Problem: In full and without alteration, reproduce every record.

Exercise data:
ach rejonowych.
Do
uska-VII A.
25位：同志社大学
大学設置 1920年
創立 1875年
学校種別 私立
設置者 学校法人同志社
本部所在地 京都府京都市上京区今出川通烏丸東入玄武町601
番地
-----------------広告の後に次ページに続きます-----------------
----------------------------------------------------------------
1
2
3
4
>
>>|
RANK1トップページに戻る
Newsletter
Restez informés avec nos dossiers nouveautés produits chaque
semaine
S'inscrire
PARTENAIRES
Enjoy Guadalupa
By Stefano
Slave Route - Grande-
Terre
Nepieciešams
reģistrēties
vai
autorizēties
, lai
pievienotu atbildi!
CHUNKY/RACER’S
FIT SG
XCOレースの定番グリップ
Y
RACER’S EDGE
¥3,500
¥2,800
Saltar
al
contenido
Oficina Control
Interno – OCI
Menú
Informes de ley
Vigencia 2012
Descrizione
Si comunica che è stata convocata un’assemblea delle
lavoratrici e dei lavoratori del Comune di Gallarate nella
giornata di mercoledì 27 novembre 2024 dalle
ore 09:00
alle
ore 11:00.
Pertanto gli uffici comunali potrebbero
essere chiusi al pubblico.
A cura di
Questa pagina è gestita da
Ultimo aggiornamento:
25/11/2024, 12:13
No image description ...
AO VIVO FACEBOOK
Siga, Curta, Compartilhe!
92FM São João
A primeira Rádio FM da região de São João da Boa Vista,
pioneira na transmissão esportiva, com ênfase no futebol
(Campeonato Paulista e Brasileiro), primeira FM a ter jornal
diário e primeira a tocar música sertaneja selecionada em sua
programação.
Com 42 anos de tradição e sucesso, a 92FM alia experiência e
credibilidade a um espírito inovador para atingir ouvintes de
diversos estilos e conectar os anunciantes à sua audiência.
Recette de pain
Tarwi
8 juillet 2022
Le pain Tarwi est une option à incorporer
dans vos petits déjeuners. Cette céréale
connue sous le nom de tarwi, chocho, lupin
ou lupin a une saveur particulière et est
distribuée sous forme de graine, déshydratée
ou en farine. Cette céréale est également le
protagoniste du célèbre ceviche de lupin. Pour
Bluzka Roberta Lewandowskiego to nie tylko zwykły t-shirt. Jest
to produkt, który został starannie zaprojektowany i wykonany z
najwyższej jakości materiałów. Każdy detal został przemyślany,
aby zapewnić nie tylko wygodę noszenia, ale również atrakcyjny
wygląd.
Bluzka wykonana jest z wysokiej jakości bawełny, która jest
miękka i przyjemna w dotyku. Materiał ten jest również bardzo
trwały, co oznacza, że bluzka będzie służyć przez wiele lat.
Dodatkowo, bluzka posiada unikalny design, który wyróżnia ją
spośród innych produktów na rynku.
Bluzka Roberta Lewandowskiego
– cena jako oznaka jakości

Completed exercise:
ach rejonowych.
Do
uska-VII A.
25位：同志社大学
大学設置 1920年
創立 1875年
学校種別 私立
設置者 学校法人同志社
本部所在地 京都府京都市上京区今出川通烏丸東入玄武町601
番地
-----------------広告の後に次ページに続きます-----------------
----------------------------------------------------------------
1
2
3
4
>
>>|
RANK1トップページに戻る
Newsletter
Restez informés avec nos dossiers nouveautés produits chaque
semaine
S'inscrire
PARTENAIRES
Enjoy Guadalupa
By Stefano
Slave Route - Grande-
Terre
Nepieciešams
reģistrēties
vai
autorizēties
, lai
pievienotu atbildi!
CHUNKY/RACER’S
FIT SG
XCOレースの定番グリップ
Y
RACER’S EDGE
¥3,500
¥2,800
Saltar
al
contenido
Oficina Control
Interno – OCI
Menú
Informes de ley
Vigencia 2012
Descrizione
Si comunica che è stata convocata un’assemblea delle
lavoratrici e dei lavoratori del Comune di Gallarate nella
giornata di mercoledì 27 novembre 2024 dalle
ore 09:00
alle
ore 11:00.
Pertanto gli uffici comunali potrebbero
essere chiusi al pubblico.
A cura di
Questa pagina è gestita da
Ultimo aggiornamento:
25/11/2024, 12:13
No image description ...
AO VIVO FACEBOOK
Siga, Curta, Compartilhe!
92FM São João
A primeira Rádio FM da região de São João da Boa Vista,
pioneira na transmissão esportiva, com ênfase no futebol
(Campeonato Paulista e Brasileiro), primeira FM a ter jornal
diário e primeira a tocar música sertaneja selecionada em sua
programação.
Com 42 anos de tradição e sucesso, a 92FM alia experiência e
credibilidade a um espírito inovador para atingir ouvintes de
diversos estilos e conectar os anunciantes à sua audiência.
Recette de pain
Tarwi
8 juillet 2022
Le pain Tarwi est une option à incorporer
dans vos petits déjeuners. Cette céréale
connue sous le nom de tarwi, chocho, lupin
ou lupin a une saveur particulière et est
distribuée sous forme de graine, déshydratée
ou en farine. Cette céréale est également le
protagoniste du célèbre ceviche de lupin. Pour
Bluzka Roberta Lewandowskiego to nie tylko zwykły t-shirt. Jest
to produkt, który został starannie zaprojektowany i wykonany z
najwyższej jakości materiałów. Każdy detal został przemyślany,
aby zapewnić nie tylko wygodę noszenia, ale również atrakcyjny
wygląd.
Bluzka wykonana jest z wysokiej jakości bawełny, która jest
miękka i przyjemna w dotyku. Materiał ten jest również bardzo
trwały, co oznacza, że bluzka będzie służyć przez wiele lat.
Dodatkowo, bluzka posiada unikalny design, który wyróżnia ją
spośród innych produktów na rynku.
Bluzka Roberta Lewandowskiego
– cena jako oznaka jakości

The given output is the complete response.